Certain prior period amounts have been reclassified to conform to the current period financial statements. See “NOTE 16:
SEGMENT REPORTING” for additional information.
Recently Adopted Accounting Standards
Amendments to the Impairment Guidance of EITF Issue No. 99-20
At December 31, 2008, we adopted FSP No. EITF 99-20-1, Amendments to the Impairment Guidance of EITF Issue
No. 99-20,” or FSP EITF 99-20-1. FSP EITF 99-20-1 aligns the impairment guidance in EITF 99-20 with that in SFAS 115;
however, it does not change the interest income recognition method prescribed by EITF 99-20. The adoption of FSP
EITF 99-20-1 had an immaterial impact on our consolidated financial statements.
Fair Value Measurements
Effective January 1, 2008, we adopted SFAS 157 which defines fair value, establishes a framework for measuring fair
value in GAAP and expands disclosures about fair value measurements. SFAS 157 defines fair value as the price that would
be received to sell an asset or paid to transfer a liability in an orderly transaction between market participants at the
measurement date (also referred to as exit price). The adoption of SFAS 157 did not cause a cumulative effect adjustment to
our GAAP consolidated financial statements on January 1, 2008. SFAS 157 amended FIN 45 to provide for a practical
expedient in measuring the fair value at inception of a guarantee. Upon adoption of SFAS 157 on January 1, 2008, we began
measuring the fair value of our newly-issued guarantee obligations at their inception using the practical expedient provided
by FIN 45, as amended by SFAS 157. Using the practical expedient, the initial guarantee obligation is recorded at an amount
equal to the fair value of compensation received, inclusive of all rights related to the transaction, in exchange for our
guarantee. As a result, we no longer record estimates of deferred gains or immediate “day one” losses on most guarantees.
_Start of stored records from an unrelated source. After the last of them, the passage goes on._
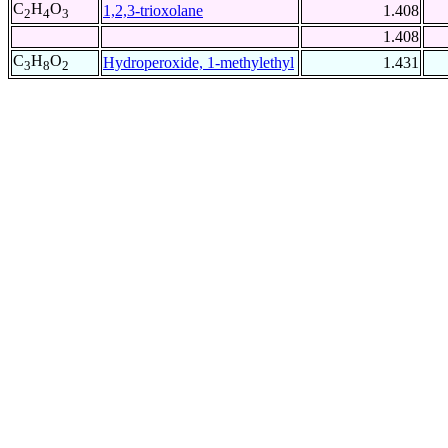
C
H
O
1,2,3-trioxolane
1.408
2
4
3
1.408
C
H
O
Hydroperoxide, 1-methylethyl
1.431
3
8
2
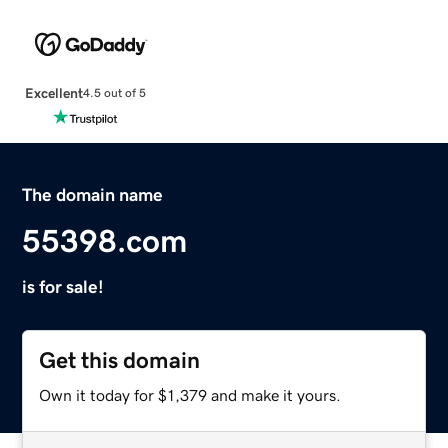
Excellent
4.5 out of 5
The domain name
55398.com
is for sale!
Get this domain
Own it today for $1,379 and make it yours.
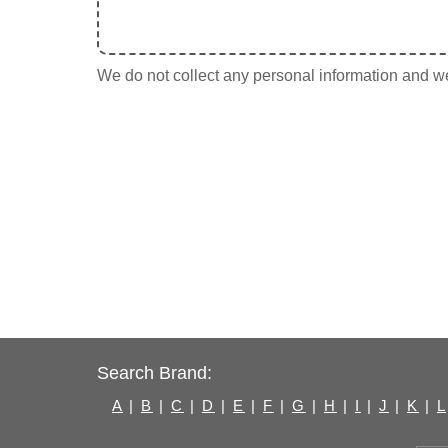
We do not collect any personal information and we 
Search Brand:
A
|
B
|
C
|
D
|
E
|
F
|
G
|
H
|
I
|
J
|
K
|
L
Measurement Date for Employers’ Defined Pension and Other Postretirement Plans
Effective January 1, 2008, we adopted the measurement date provisions of SFAS No. 158, “Employers’ Accounting for
Defined Benefit Pension and Other Postretirement Plans, an Amendment of FASB Statements No. 87, 88, 106 and 132(R),or
SFAS 158. In accordance with the standard, we are required to measure our defined plan assets and obligations as of the date
of our consolidated balance sheet, which necessitated a change in our measurement date from September 30 to December 31.
The transition approach we elected for the change was the 15-month approach. Under this approach, we continued to use the
measurements determined in our 2007 consolidated financial statements to estimate the effects of the change. Our adoption
resulted in an immaterial impact on our consolidated financial statements.
The Fair Value Option for Financial Assets and Financial Liabilities
On January 1, 2008, we adopted SFAS 159 or the fair value option, which permits entities to choose to measure many
financial instruments and certain other items at fair value that are not required to be measured at fair value. The effect of the
first measurement to fair value is reported as a cumulative-effect adjustment to the opening balance of retained earnings
(accumulated deficit). We elected the fair value option for foreign-currency denominated debt and certain available-for-sale
mortgage-related securities, including investments in securities identified as within the scope of EITF 99-20.
Our election of the fair value option for the items discussed above was made in an effort to better reflect, in the
financial statements, the economic offsets that exist related to items that were not previously recognized as changes in fair
value through our consolidated statements of operations. As a result of the adoption, we recognized a $1.0 billion after-tax
increase to our beginning retained earnings (accumulated deficit) at January 1, 2008, representing the effect of changing our
measurement basis to fair value for the above items with the fair value option elected. During the third quarter of 2008, we
elected the fair value option for certain multifamily held-for-sale mortgage loans. For additional information on the election
of the fair value option and SFAS 159, see “NOTE 17: FAIR VALUE DISCLOSURES.